Architecture¶

Component Overview¶

graph TD
    subgraph "CoherenceScorer"
        NLI["NLIScorer<br/>(DeBERTa / ONNX / MiniCheck)"]
        GTS["GroundTruthStore<br/>(keyword + vector retrieval)"]
        LLM["LLM Judge<br/>(OpenAI / Anthropic)"]
        Cache["ScoreCache<br/>(LRU + TTL)"]
    end

    subgraph "StreamingKernel"
        Window["Sliding Window<br/>(avg, trend, hard limit)"]
        Halt["Halt Decision<br/>(hard / soft mode)"]
    end

    subgraph "VerifiedScorer"
        SentMatch["Sentence Matching<br/>(NLI pair-wise)"]
        Signals["5 Signals<br/>(NLI, Entity, Number, Negation, Traceability)"]
        Verdicts["Per-Claim Verdicts<br/>(supported / contradicted / fabricated)"]
    end

    subgraph "VectorBackend"
        IMB["InMemoryBackend"]
        Chroma["ChromaBackend"]
        ST["SentenceTransformerBackend"]
        Hybrid["HybridBackend<br/>(BM25 + Dense + RRF)"]
        ColBERT["ColBERTBackend<br/>(late interaction)"]
        Pinecone["PineconeBackend"]
        Reranker["RerankedBackend<br/>(cross-encoder wrapper)"]
    end

    Prompt["Prompt + Response"] --> CoherenceScorer
    Prompt --> |"/v1/verify"| VerifiedScorer
    VerifiedScorer --> SentMatch --> Signals --> Verdicts
    CoherenceScorer --> NLI
    CoherenceScorer --> GTS
    CoherenceScorer --> LLM
    CoherenceScorer --> Cache
    GTS --> VectorBackend
    CoherenceScorer --> |score| Halt
    TokenStream["Token Stream"] --> Window
    Window --> |coherence_callback| CoherenceScorer
    Window --> Halt
    Halt --> |approved / halted| Output["Output"]

Data Flow¶

Prompt arrives at CoherenceScorer.review(prompt, response)
Cache check: if (prompt, response) was recently scored, return cached result
Logical divergence: NLI scores (prompt, response) for contradiction probability
Factual divergence: GroundTruthStore.retrieve_context(prompt) fetches KB facts, then NLI scores (context, response)
Composite score: coherence = 1 - (W_LOGIC * H_logical + W_FACT * H_factual)
LLM judge (optional): if NLI confidence is low (or hybrid mode), escalate to LLM-as-judge and blend scores
Gate: approved = coherence >= threshold

Dual-Entropy Formula¶

The coherence score combines two independent divergence signals:

coherence = 1.0 - (W_LOGIC * H_logical + W_FACT * H_factual)

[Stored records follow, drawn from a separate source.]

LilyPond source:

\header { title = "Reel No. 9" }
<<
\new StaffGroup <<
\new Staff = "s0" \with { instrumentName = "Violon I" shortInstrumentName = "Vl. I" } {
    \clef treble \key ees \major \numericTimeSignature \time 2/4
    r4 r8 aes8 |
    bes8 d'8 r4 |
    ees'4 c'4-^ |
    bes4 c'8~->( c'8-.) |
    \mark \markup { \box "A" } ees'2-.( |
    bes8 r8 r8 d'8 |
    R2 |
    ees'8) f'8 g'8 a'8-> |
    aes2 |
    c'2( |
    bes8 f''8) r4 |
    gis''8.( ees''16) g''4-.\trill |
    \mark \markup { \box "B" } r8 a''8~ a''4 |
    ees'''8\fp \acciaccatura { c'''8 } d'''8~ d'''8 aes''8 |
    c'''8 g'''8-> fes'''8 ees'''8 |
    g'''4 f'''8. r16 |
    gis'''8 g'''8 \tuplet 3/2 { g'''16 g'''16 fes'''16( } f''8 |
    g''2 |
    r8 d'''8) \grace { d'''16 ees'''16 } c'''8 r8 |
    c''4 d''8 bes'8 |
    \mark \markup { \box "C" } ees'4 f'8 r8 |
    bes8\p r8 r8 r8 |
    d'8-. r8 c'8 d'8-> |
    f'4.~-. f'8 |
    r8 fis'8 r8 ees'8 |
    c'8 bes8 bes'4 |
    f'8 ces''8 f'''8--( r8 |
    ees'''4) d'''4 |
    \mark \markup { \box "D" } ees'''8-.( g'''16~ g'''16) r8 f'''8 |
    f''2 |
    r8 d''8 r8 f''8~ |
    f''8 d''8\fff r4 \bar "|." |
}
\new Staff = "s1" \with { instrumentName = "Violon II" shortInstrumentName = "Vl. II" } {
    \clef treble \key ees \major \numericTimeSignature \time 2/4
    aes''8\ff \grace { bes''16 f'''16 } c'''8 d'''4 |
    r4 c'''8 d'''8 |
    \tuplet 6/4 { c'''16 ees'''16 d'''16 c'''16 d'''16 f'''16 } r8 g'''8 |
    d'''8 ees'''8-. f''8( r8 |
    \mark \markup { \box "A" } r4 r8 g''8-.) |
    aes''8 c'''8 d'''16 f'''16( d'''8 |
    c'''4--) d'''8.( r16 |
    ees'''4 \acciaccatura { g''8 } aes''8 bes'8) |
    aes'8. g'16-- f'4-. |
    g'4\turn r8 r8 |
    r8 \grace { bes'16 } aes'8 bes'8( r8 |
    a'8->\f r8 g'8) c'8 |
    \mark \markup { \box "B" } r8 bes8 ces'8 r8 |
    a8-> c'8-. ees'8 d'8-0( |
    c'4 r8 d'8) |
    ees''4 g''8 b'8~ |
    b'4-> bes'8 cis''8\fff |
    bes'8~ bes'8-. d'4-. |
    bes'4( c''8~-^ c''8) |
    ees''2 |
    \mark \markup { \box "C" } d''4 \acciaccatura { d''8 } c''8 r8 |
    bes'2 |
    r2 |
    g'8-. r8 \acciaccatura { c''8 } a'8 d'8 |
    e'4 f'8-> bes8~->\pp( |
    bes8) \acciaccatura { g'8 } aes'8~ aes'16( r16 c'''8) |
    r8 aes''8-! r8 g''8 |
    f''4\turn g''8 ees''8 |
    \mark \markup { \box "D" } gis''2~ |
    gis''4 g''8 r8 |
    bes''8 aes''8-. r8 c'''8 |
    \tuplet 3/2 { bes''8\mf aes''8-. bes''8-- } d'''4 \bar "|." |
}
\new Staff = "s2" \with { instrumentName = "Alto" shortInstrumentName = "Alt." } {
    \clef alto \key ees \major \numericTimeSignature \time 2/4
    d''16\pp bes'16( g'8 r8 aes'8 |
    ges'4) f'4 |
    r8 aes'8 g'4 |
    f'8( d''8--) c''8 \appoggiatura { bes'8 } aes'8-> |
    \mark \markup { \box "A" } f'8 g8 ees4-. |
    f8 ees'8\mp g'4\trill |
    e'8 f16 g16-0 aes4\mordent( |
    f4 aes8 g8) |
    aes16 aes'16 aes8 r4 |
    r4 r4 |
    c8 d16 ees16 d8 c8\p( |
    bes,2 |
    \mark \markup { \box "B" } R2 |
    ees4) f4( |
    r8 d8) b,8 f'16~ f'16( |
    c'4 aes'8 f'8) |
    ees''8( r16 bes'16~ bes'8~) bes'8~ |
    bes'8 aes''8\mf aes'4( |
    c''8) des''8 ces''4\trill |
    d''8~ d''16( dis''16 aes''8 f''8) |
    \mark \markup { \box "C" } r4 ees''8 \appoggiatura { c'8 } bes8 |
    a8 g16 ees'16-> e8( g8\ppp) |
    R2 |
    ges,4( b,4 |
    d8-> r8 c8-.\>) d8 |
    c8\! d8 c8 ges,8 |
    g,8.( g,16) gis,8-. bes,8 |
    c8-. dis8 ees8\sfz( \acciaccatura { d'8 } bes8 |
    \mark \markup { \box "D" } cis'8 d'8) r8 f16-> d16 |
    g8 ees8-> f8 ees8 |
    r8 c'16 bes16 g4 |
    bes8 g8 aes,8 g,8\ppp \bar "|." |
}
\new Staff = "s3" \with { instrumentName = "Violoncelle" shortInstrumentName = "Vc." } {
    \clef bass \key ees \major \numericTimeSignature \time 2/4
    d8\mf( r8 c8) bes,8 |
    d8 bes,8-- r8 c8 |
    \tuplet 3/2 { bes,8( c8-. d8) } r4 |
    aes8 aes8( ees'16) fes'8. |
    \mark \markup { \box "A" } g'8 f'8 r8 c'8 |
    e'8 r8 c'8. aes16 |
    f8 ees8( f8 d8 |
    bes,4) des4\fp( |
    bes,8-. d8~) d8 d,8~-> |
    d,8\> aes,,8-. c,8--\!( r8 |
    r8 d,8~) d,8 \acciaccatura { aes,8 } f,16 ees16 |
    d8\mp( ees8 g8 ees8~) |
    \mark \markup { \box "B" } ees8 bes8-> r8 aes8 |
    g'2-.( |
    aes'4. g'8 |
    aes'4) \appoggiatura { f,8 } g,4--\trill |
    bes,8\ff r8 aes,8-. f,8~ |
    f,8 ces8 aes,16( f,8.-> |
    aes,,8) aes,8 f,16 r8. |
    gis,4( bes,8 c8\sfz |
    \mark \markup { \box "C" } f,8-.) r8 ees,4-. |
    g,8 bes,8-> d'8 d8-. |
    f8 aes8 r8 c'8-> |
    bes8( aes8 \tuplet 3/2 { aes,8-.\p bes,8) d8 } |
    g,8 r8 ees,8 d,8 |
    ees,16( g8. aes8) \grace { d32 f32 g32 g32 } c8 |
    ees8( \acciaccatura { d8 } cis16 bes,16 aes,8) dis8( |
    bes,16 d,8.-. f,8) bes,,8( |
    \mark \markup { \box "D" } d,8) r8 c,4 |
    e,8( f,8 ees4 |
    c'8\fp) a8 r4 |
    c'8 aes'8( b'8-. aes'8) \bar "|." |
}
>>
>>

Constant	Default	Description
`W_LOGIC`	0.6	Weight for logical divergence (NLI contradiction)
`W_FACT`	0.4	Weight for factual divergence (RAG retrieval)

LLM judge blending (when activated):

Constant	Value	Description
`LLM_JUDGE_NLI_WEIGHT`	0.7	NLI score weight in blend
`LLM_JUDGE_LLM_WEIGHT`	0.3	LLM judge weight in blend
`LLM_JUDGE_AGREE_DIVERGENCE`	0.2	Divergence when LLM says YES
`LLM_JUDGE_DISAGREE_DIVERGENCE`	0.8	Divergence when LLM says NO

Streaming Oversight¶

StreamingKernel processes tokens one-by-one with three halt mechanisms:

Hard limit: immediate halt if any token's coherence < hard_limit
Window average: halt if sliding window mean < window_threshold
Downward trend: halt if coherence drops > trend_threshold over trend_window tokens

Soft-halt mode (halt_mode="soft") finishes the current sentence before halting (50-token safety cap).

Vector Backend ABC¶

All vector backends implement three methods:

class VectorBackend(ABC):
    def add(self, doc_id: str, text: str, metadata: dict | None = None) -> None: ...
    def query(self, text: str, n_results: int = 3) -> list[dict]: ...
    def count(self) -> int: ...

VectorGroundTruthStore wraps any backend and falls back to keyword matching when vector search returns no results.